=== WHAT TO WORK ON ===
Lines from the one with "X-82524600Y61214000D03*" through the end of the listing below are to be retyped exactly.

=== THE RECORDS ===

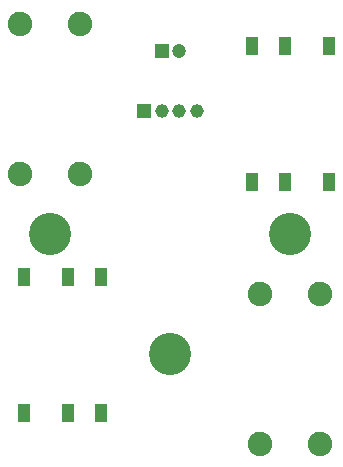
<source format=gbr>
%FSTAX23Y23*%
%MOMM*%
%SFA1B1*%

%IPPOS*%
%ADD14C,1.149998*%
%ADD15R,1.149998X1.149998*%
%ADD16C,1.199998*%
%ADD17R,1.199998X1.199998*%
%ADD29R,0.975998X1.575997*%
%ADD30C,3.575993*%
%ADD31C,2.075996*%
%LNflightstick_buttonpanelv3r_soldermask_top-1*%
%LPD*%
G54D14*
X02249Y20504D03*
X00749D03*
X-00749D03*
G54D15*
X-02249Y20504D03*
G54D16*
X00749Y25584D03*
G54D17*
X-00749Y25584D03*
G54D29*
X06909Y26069D03*
X09709D03*
X13409D03*
Y14569D03*
X09709D03*
X06909D03*
X-05893Y06511D03*
X-08693D03*
X-12393D03*
Y-04987D03*
X-08693D03*
X-05893D03*
G54D30*
X0Y0D03*
X1016Y1016D03*
X-1016D03*
G54D31*
X-0762Y1524D03*
X-127D03*
X-0762Y2794D03*
X-127D03*
X07619Y0508D03*
X12699D03*
X07619Y-0762D03*
X12699D03*
M02*
</source>
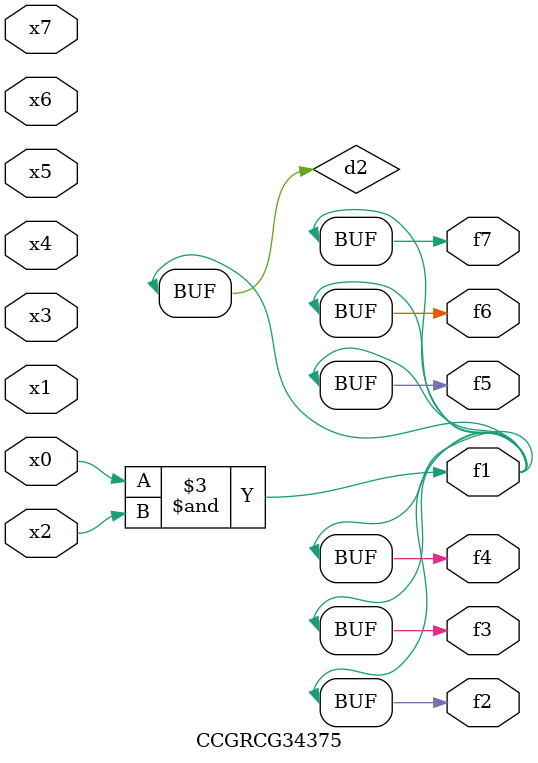
<source format=v>
module CCGRCG34375(
	input x0, x1, x2, x3, x4, x5, x6, x7,
	output f1, f2, f3, f4, f5, f6, f7
);

	wire d1, d2;

	nor (d1, x3, x6);
	and (d2, x0, x2);
	assign f1 = d2;
	assign f2 = d2;
	assign f3 = d2;
	assign f4 = d2;
	assign f5 = d2;
	assign f6 = d2;
	assign f7 = d2;
endmodule

</source>
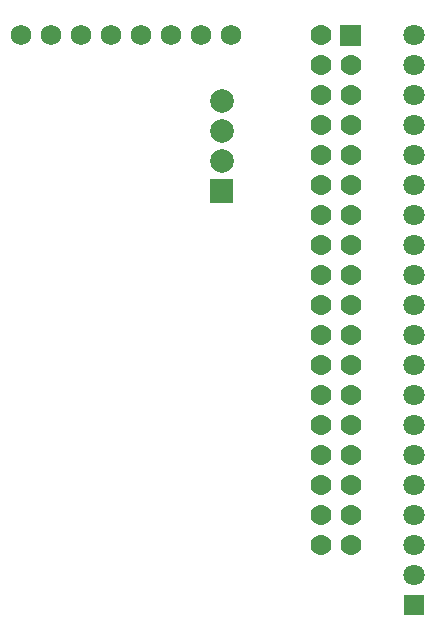
<source format=gts>
G04 Layer: TopSolderMaskLayer*
G04 EasyEDA v6.5.3, 2022-05-11 10:11:48*
G04 29087cc1c3554ec2a43a3509a864e302,be635ba5e1a24524a6f9dddda72dafc0,10*
G04 Gerber Generator version 0.2*
G04 Scale: 100 percent, Rotated: No, Reflected: No *
G04 Dimensions in millimeters *
G04 leading zeros omitted , absolute positions ,4 integer and 5 decimal *
%FSLAX45Y45*%
%MOMM*%

%ADD20C,1.7272*%
%ADD21C,1.7732*%
%ADD24C,2.0032*%
%ADD25C,1.8032*%
%ADD26R,1.8032X1.8032*%

%LPD*%
D20*
G01*
X-84074000Y65786000D03*
G01*
X-84328000Y65786000D03*
G01*
X-84582000Y65786000D03*
G01*
X-84836000Y65786000D03*
G01*
X-85090000Y65786000D03*
G01*
X-85344000Y65786000D03*
G01*
X-85598000Y65786000D03*
G01*
X-85852000Y65786000D03*
D21*
G01*
X-83312000Y65786000D03*
G36*
X-83146646Y65697354D02*
G01*
X-83146646Y65874646D01*
X-82969354Y65874646D01*
X-82969354Y65697354D01*
G37*
G01*
X-83058000Y65532000D03*
G01*
X-83312000Y65532000D03*
G01*
X-83058000Y65278000D03*
G01*
X-83312000Y65278000D03*
G01*
X-83058000Y65024000D03*
G01*
X-83312000Y65024000D03*
G01*
X-83058000Y64770000D03*
G01*
X-83312000Y64770000D03*
G01*
X-83058000Y64516000D03*
G01*
X-83312000Y64516000D03*
G01*
X-83058000Y64262000D03*
G01*
X-83312000Y64262000D03*
G01*
X-83058000Y64008000D03*
G01*
X-83312000Y64008000D03*
G01*
X-83058000Y63754000D03*
G01*
X-83312000Y63754000D03*
G01*
X-83058000Y63500000D03*
G01*
X-83312000Y63500000D03*
G01*
X-83058000Y63246000D03*
G01*
X-83312000Y63246000D03*
G01*
X-83058000Y62992000D03*
G01*
X-83312000Y62992000D03*
G01*
X-83058000Y62738000D03*
G01*
X-83312000Y62738000D03*
G01*
X-83058000Y62484000D03*
G01*
X-83312000Y62484000D03*
G01*
X-83058000Y62230000D03*
G01*
X-83312000Y62230000D03*
G01*
X-83058000Y61976000D03*
G01*
X-83312000Y61976000D03*
G01*
X-83058000Y61722000D03*
G01*
X-83312000Y61722000D03*
G01*
X-83058000Y61468000D03*
G01*
X-83312000Y61468000D03*
G36*
X-84250276Y64365124D02*
G01*
X-84250276Y64565276D01*
X-84050124Y64565276D01*
X-84050124Y64365124D01*
G37*
D24*
G01*
X-84150200Y64719200D03*
G01*
X-84150200Y64973200D03*
G01*
X-84150200Y65227200D03*
D25*
G01*
X-82524600Y65786000D03*
G01*
X-82524600Y65532000D03*
G01*
X-82524600Y65278000D03*
G01*
X-82524600Y65024000D03*
G01*
X-82524600Y64770000D03*
G01*
X-82524600Y64516000D03*
G01*
X-82524600Y64262000D03*
G01*
X-82524600Y64008000D03*
G01*
X-82524600Y63754000D03*
G01*
X-82524600Y63500000D03*
G01*
X-82524600Y63246000D03*
G01*
X-82524600Y62992000D03*
G01*
X-82524600Y62738000D03*
G01*
X-82524600Y62484000D03*
G01*
X-82524600Y62230000D03*
G01*
X-82524600Y61976000D03*
G01*
X-82524600Y61722000D03*
G01*
X-82524600Y61468000D03*
G01*
X-82524600Y61214000D03*
D26*
G01*
X-82524600Y60960000D03*
M02*

</source>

=== REPLY TO THE TASK ===
X-82524600Y61214000D03*
D26*
G01*
X-82524600Y60960000D03*
M02*

</source>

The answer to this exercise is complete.